Un nuovo metodo di screening per i tumori cerebrali

Molti sono i biomarcatori oggi disponibili che permettono di fare uno screening incruento nella diagnosi precoce di differenti tipi di tumore. Sono stati presentati nei giorni scorsi i risultati di una ricerca che ha sviluppato un nuovo esame del sangue, potenzialmente in grado di aiutare a identificare le persone con cancro al cervello. L’articolo è stato pubblicato sulla prestigiosa rivista Nature Communications.

Uno strumento di triage

Lo studio presenta un metodo economico che può essere utilizzato per analizzare più campioni contemporaneamente ed è stato convalidato in uno studio clinico preliminare. L’articolo rileva che il sistema proposto non consente di ottenere una diagnosi assoluta di malattia, ma potrebbe essere utilizzato come strumento di triage.

La diagnosi di tumore cerebrale

I pazienti con cancro al cervello presentano spesso sintomi non specifici e la diagnosi definitiva del cancro può essere difficile e richiedere molto tempo.
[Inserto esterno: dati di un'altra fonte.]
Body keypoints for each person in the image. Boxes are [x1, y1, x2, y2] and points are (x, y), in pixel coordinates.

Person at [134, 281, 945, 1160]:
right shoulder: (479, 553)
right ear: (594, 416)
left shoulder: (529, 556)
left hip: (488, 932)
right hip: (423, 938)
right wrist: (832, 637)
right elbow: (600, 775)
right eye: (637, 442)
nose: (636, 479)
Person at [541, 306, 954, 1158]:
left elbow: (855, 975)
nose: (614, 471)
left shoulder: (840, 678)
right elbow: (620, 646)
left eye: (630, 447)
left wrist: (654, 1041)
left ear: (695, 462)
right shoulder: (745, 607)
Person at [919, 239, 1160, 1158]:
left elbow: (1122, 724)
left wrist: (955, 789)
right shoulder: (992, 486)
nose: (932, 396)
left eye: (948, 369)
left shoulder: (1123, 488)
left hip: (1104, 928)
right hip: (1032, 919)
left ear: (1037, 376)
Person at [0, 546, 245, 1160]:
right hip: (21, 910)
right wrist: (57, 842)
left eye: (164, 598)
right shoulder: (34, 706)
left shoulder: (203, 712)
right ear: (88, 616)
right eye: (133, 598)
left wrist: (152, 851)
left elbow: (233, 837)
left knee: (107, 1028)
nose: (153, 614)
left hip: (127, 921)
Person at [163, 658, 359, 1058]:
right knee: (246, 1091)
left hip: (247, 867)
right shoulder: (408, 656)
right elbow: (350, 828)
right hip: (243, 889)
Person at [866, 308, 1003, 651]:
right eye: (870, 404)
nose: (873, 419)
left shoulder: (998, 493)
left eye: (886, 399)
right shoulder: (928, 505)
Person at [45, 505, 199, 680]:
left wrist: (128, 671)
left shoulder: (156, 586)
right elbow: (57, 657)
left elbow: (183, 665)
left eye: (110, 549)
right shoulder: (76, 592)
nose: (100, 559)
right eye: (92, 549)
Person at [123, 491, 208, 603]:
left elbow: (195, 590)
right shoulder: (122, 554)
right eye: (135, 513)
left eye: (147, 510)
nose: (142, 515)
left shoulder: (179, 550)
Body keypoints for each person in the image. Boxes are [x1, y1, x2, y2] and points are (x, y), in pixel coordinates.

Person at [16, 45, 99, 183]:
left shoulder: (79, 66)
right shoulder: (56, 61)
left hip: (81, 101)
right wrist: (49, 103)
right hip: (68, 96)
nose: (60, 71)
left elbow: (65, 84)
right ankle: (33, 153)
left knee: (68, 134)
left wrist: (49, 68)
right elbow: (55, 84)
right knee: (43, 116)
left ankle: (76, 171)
Un test precedente utilizzava un approccio classico con un sistema chiamato Attenuated Total Reflectance Fourier Transform Infrared Spettroscopy. Questo metodo consentiva di analizzare campioni di sangue e prevedere se i pazienti stavano sviluppando un cancro al cervello, purtroppo però quel test richiedeva l’uso di materiali costosi come il diamante.

Distinguere correttamente i pazienti con tumore al cervello

Matthew Baker e colleghi hanno ulteriormente sviluppato questo test, per poterlo utilizzare come strumento di triage. Incorporando una sottile fetta di materiale semiconduttore, un cristallo di silicio, nel dispositivo hanno prodotto un sistema più economico in grado di analizzare più campioni contemporaneamente.

Utilizzando campioni ematici provenienti da una potenziale coorte di 104 pazienti, hanno scoperto che il dispositivo è in grado di distinguere correttamente i pazienti con tumore al cervello da individui sani l’87% delle volte. Questi risultati suggeriscono che questo approccio può essere utile ai medici per aiutare a scegliere i pazienti che devono essere sottoposti a scansioni cerebrali con maggiore urgenza per diagnosticare in modo definitivo i tumori.